##### Materials provided #####

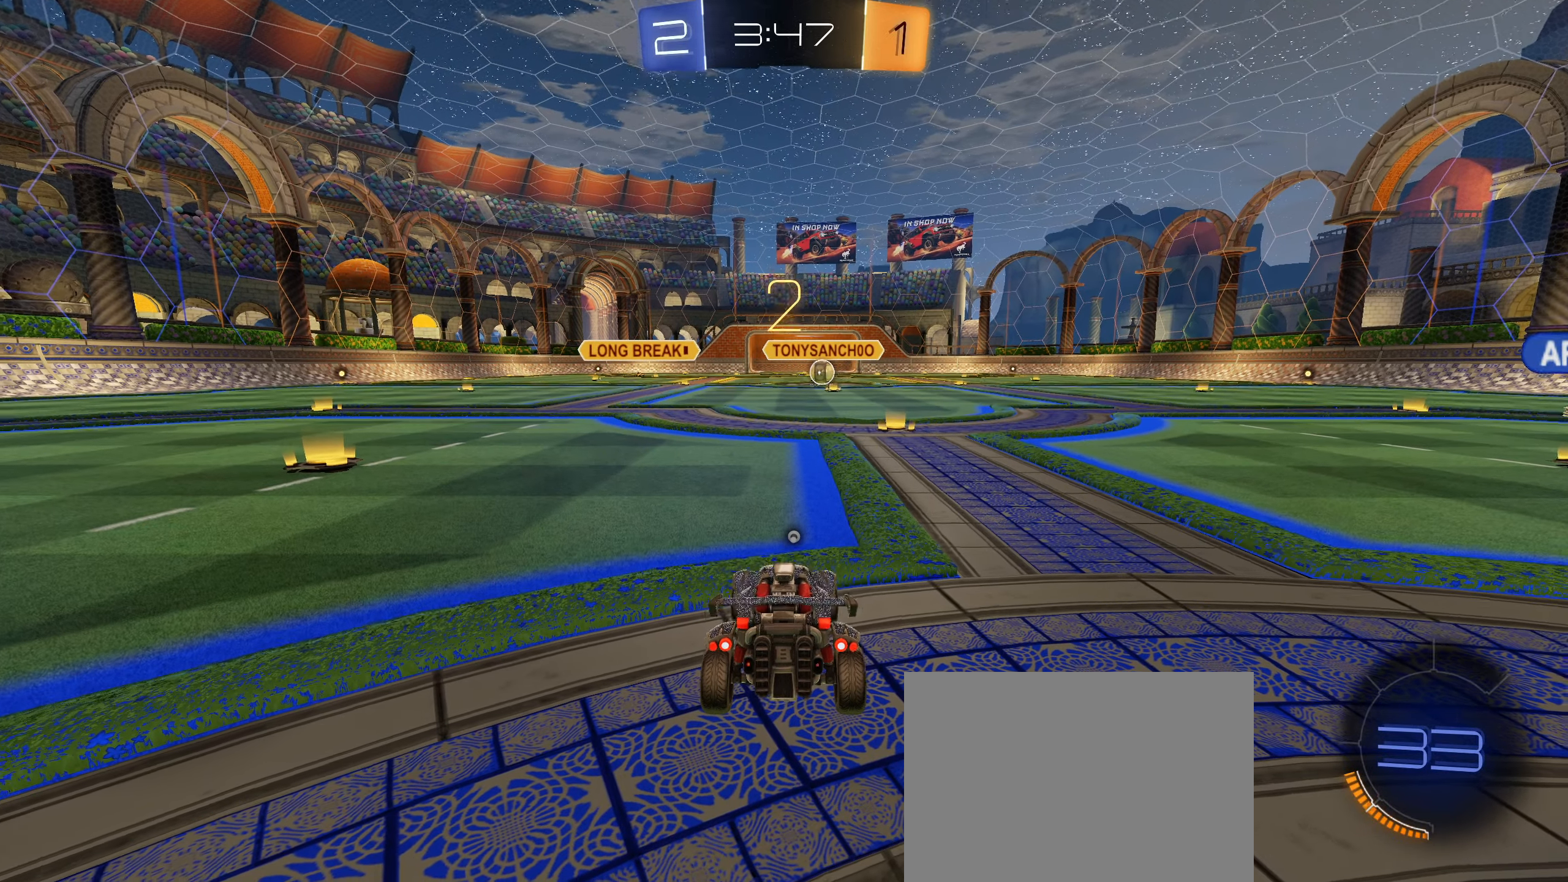
{"buttons": ["L2", "R2"], "left_stick": "center", "right_stick": "center", "events": [[250, "R2", "down"], [267, "left_stick", "left"], [400, "left_stick", "up-right"], [450, "L2", "down"], [500, "left_stick", "center"]]}
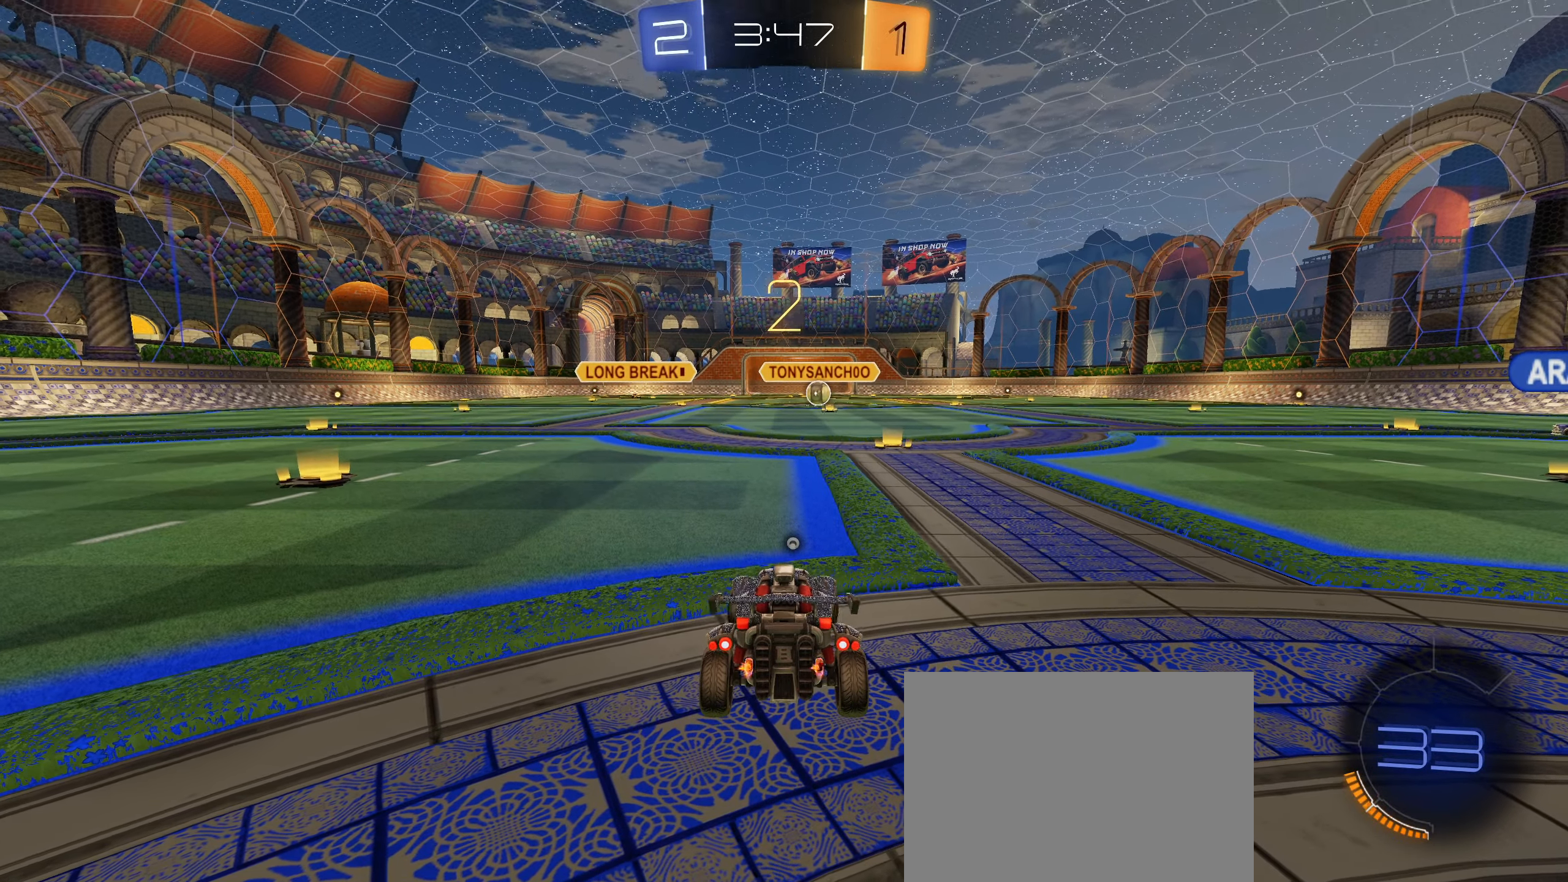
{"buttons": ["L2", "R2"], "left_stick": "center", "right_stick": "center", "events": [[34, "left_stick", "down-left"], [134, "left_stick", "up-right"], [284, "left_stick", "left"], [300, "L2", "up"], [384, "left_stick", "up-right"], [417, "L2", "down"], [500, "left_stick", "center"]]}
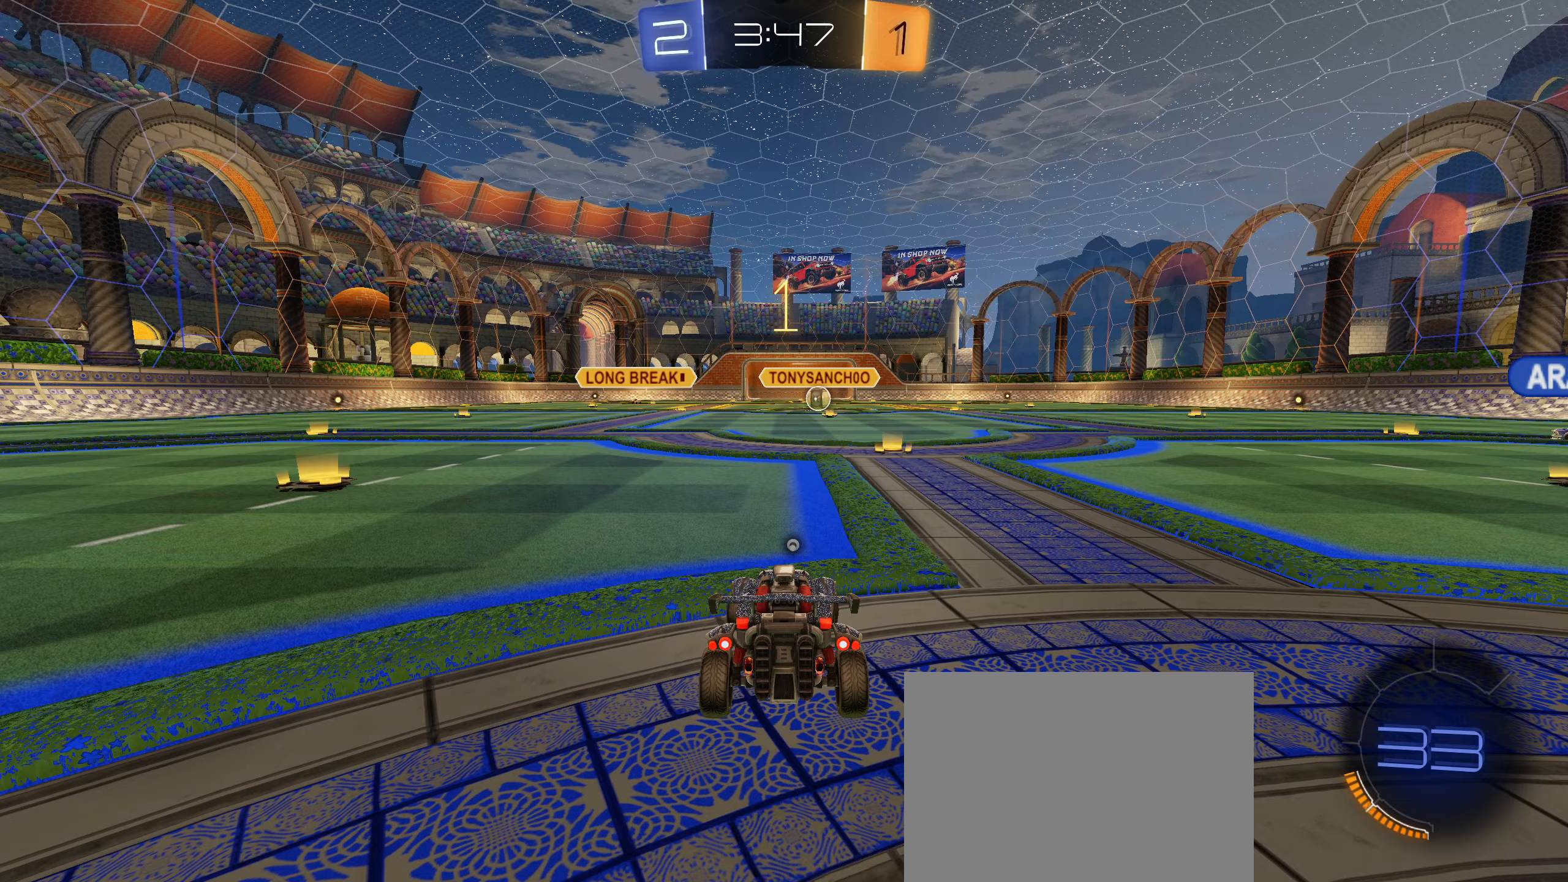
{"buttons": ["R2"], "left_stick": "center", "right_stick": "center", "events": [[16, "L2", "up"], [16, "left_stick", "down-left"], [133, "left_stick", "up-right"], [166, "L2", "down"], [250, "L2", "up"], [266, "left_stick", "down-left"], [350, "left_stick", "center"]]}
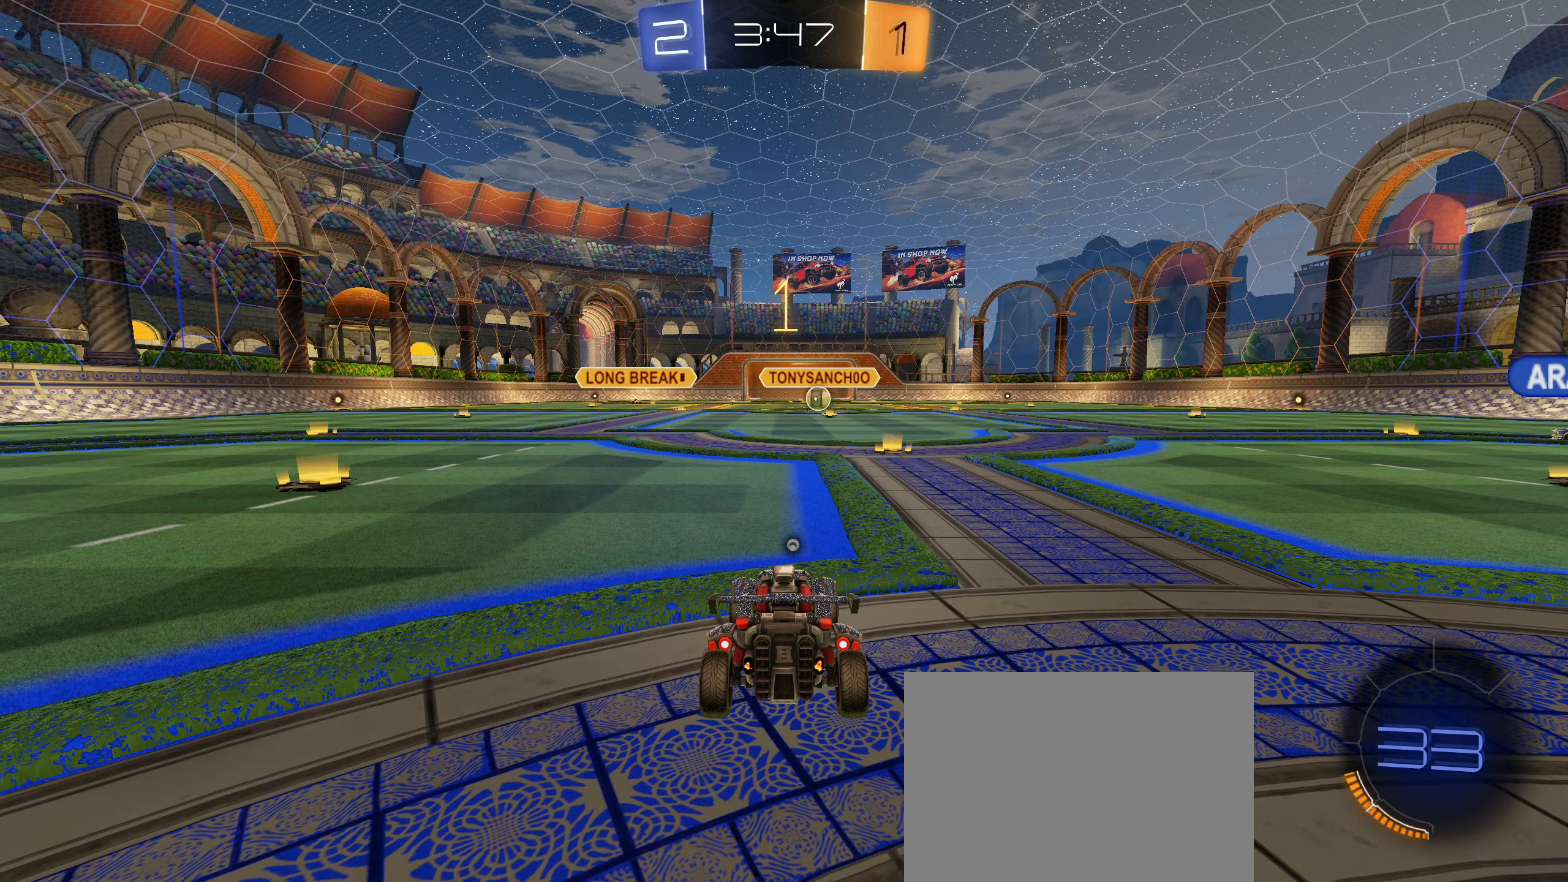
{"buttons": ["R2"], "left_stick": "center", "right_stick": "center", "events": [[116, "left_stick", "right"], [266, "left_stick", "center"], [316, "TRIANGLE", "down"], [400, "TRIANGLE", "up"]]}
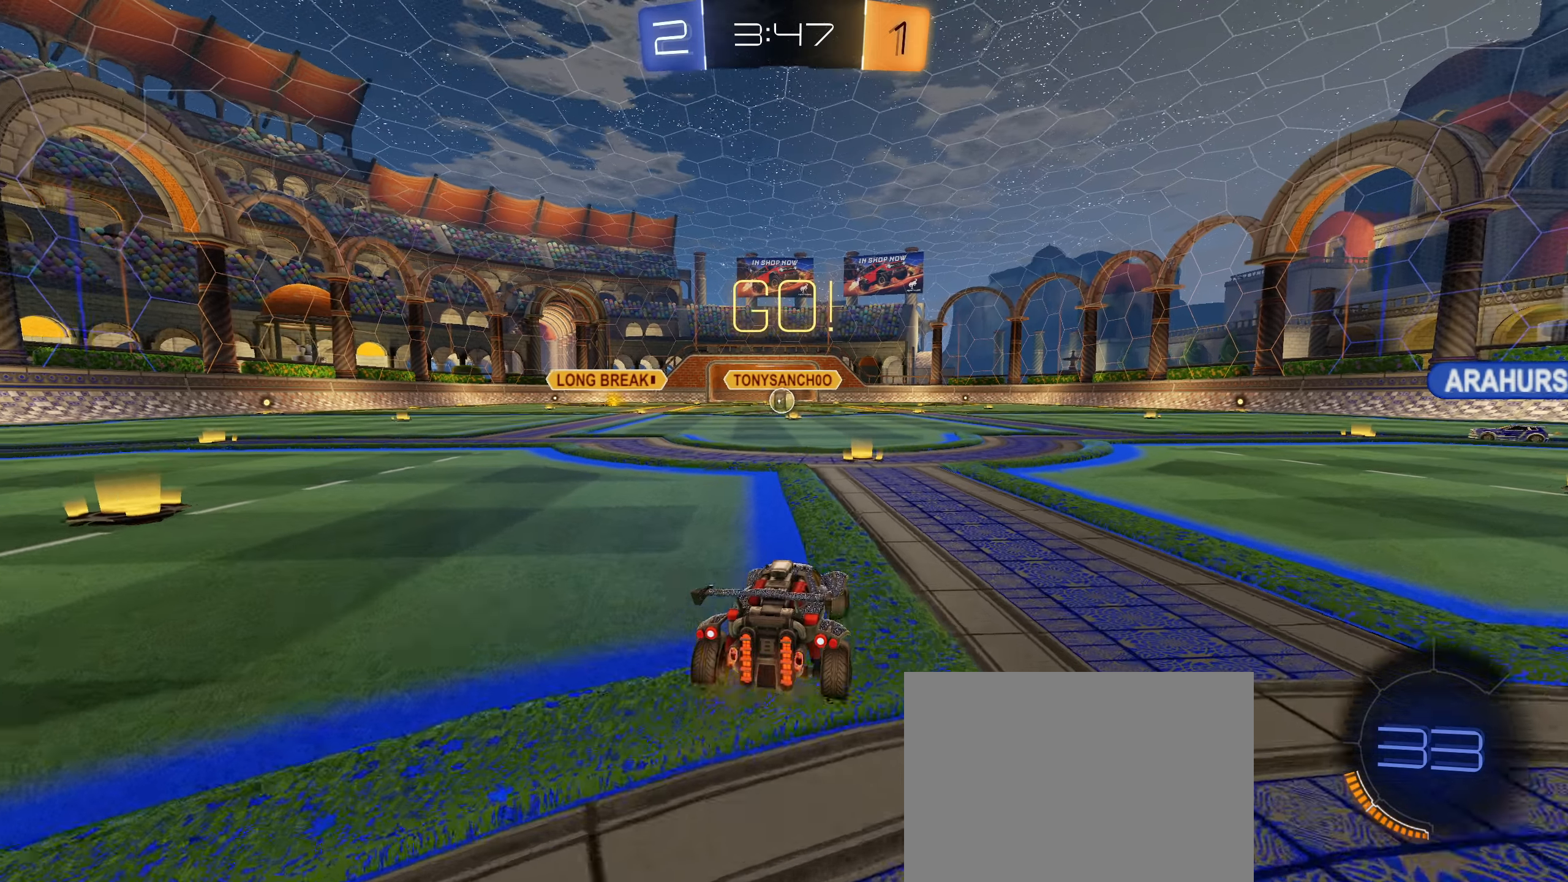
{"buttons": ["CROSS", "L1", "R2"], "left_stick": "up", "right_stick": "center", "events": [[233, "left_stick", "right"], [333, "CROSS", "down"], [350, "L1", "down"], [366, "CROSS", "up"], [366, "left_stick", "up"], [450, "CROSS", "down"]]}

#####

Print the material in full and exactly; the pictures must not be printed.

**Result:**
{"buttons": ["L2", "R2"], "left_stick": "center", "right_stick": "center", "events": [[250, "R2", "down"], [267, "left_stick", "left"], [400, "left_stick", "up-right"], [450, "L2", "down"], [500, "left_stick", "center"]]}
{"buttons": ["L2", "R2"], "left_stick": "center", "right_stick": "center", "events": [[34, "left_stick", "down-left"], [134, "left_stick", "up-right"], [284, "left_stick", "left"], [300, "L2", "up"], [384, "left_stick", "up-right"], [417, "L2", "down"], [500, "left_stick", "center"]]}
{"buttons": ["R2"], "left_stick": "center", "right_stick": "center", "events": [[16, "L2", "up"], [16, "left_stick", "down-left"], [133, "left_stick", "up-right"], [166, "L2", "down"], [250, "L2", "up"], [266, "left_stick", "down-left"], [350, "left_stick", "center"]]}
{"buttons": ["R2"], "left_stick": "center", "right_stick": "center", "events": [[116, "left_stick", "right"], [266, "left_stick", "center"], [316, "TRIANGLE", "down"], [400, "TRIANGLE", "up"]]}
{"buttons": ["CROSS", "L1", "R2"], "left_stick": "up", "right_stick": "center", "events": [[233, "left_stick", "right"], [333, "CROSS", "down"], [350, "L1", "down"], [366, "CROSS", "up"], [366, "left_stick", "up"], [450, "CROSS", "down"]]}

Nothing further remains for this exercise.